茨城政策ビジョン 12月26日、茨城県の大井川昭彦知事は、人口減少やグローバル化など茨城県が直面するさまざまな課題に対応するため、県は産業の創出や医療や防災の充実などを柱とした今後、進めていく政策の方針を「新しい茨城づくり政策ビジョン」を公表しました。
 政策ビジョンは産業の創出、医療や防災などの充実、人材の育成、観光創生や魅力度向上の大きく4つの分野に分かれていて、具体的には産業の創出ではこれまで物流や工場中心の企業誘致だったものを、研究施設や本社機能を誘致することで質の高い雇用を生み出すとしています。
 また、医療や防災などの充実では医師不足を解消するため、医学部を新設する可能性を含めてあらゆる方向性で検討するなどとしています。
 これについて、大井川知事は「このビジョンには挑戦する姿勢を込めている。これから取り組む政策の下地を県民に示すことができるのではないか」と話していました。
 県は今後、このビジョンを来年9月に策定する予定の「茨城県総合計画」や来年度の予算編成などに反映させていくことにしています。

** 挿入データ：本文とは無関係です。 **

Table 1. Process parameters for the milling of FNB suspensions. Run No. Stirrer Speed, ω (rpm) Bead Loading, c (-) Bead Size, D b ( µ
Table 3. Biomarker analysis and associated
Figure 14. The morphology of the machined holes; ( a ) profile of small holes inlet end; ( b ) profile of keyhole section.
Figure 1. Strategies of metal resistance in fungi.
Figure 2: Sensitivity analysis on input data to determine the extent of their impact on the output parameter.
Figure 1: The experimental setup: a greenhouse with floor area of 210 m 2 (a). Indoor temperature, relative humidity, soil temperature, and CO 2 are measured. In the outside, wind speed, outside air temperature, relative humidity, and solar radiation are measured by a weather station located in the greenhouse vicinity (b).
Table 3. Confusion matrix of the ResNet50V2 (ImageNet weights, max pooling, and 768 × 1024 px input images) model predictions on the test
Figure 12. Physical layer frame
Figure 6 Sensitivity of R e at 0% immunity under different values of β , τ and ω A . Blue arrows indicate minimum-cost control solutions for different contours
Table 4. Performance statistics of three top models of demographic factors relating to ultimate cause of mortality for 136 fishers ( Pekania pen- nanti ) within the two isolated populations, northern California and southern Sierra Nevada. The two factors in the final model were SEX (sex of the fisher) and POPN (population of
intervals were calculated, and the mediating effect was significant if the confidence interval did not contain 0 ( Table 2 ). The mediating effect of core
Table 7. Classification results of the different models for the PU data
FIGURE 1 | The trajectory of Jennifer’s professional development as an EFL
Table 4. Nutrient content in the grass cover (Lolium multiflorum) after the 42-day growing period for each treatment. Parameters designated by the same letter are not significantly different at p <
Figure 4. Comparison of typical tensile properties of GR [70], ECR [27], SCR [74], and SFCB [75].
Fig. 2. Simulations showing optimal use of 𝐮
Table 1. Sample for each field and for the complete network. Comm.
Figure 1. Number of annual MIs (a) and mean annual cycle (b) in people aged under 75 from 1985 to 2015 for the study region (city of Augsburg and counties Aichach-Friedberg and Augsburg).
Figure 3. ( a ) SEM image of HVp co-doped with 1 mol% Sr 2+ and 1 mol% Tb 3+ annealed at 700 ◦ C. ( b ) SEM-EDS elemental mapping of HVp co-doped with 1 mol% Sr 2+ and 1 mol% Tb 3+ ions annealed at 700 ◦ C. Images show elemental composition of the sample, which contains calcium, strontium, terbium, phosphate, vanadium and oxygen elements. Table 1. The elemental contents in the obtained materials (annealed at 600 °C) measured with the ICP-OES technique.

「活力があり、県民が日本一幸せな県」へ4つの新たなチャレンジ
 大井川知事の発言の要旨をまとめました。
 就任当初の公約として、新しい政策として、まず、政策ビジョンという形で年内に発表させていただいて、その後、県の総合計画を来年9月を目途に策定していくということを発表させていただきましたが、その政策ビジョンを今回策定したところでございます。
 基本理念は、「活力があり、県民が日本一幸せな県」ということで、県民とともに挑戦する「茨城づくり」、それから、未来を展望した政策展開、さらに戦略的な行財政運営ということを大きな基本姿勢というふうに位置づけております。
茨城政策ビジョン
 これは、私が常々申し上げている4つのチャレンジということで、豊かさ、安心安全、人財育成、夢と希望という4章立てにして新しいビジョンを策定しております。
 まず、「豊かさへのチャレンジ」ということでございますが、まず、大きく重点施策として、戦略的な企業誘致ということです。研究施設やIT関連企業など成長分野の企業を中心に企業の誘致を進めていくということでございます。
 それから、東京圏から、工場、あるいは物流倉庫だけではなくて、本社機能を誘致していくということを大きな柱に掲げています。
 科学技術を活用した新産業育成や、中小企業の成長支援、質の高い雇用の創出、農林水産業についても、強い農林水産業を実現するためのメリハリのきいた施策、さらに、自然環境の保護・再生も抜本的な対策を打っていくといことを掲げていきます。
 多様な働き方の実現、女性の活躍やUIJターンの推進もチャレンジの中の一つでございます。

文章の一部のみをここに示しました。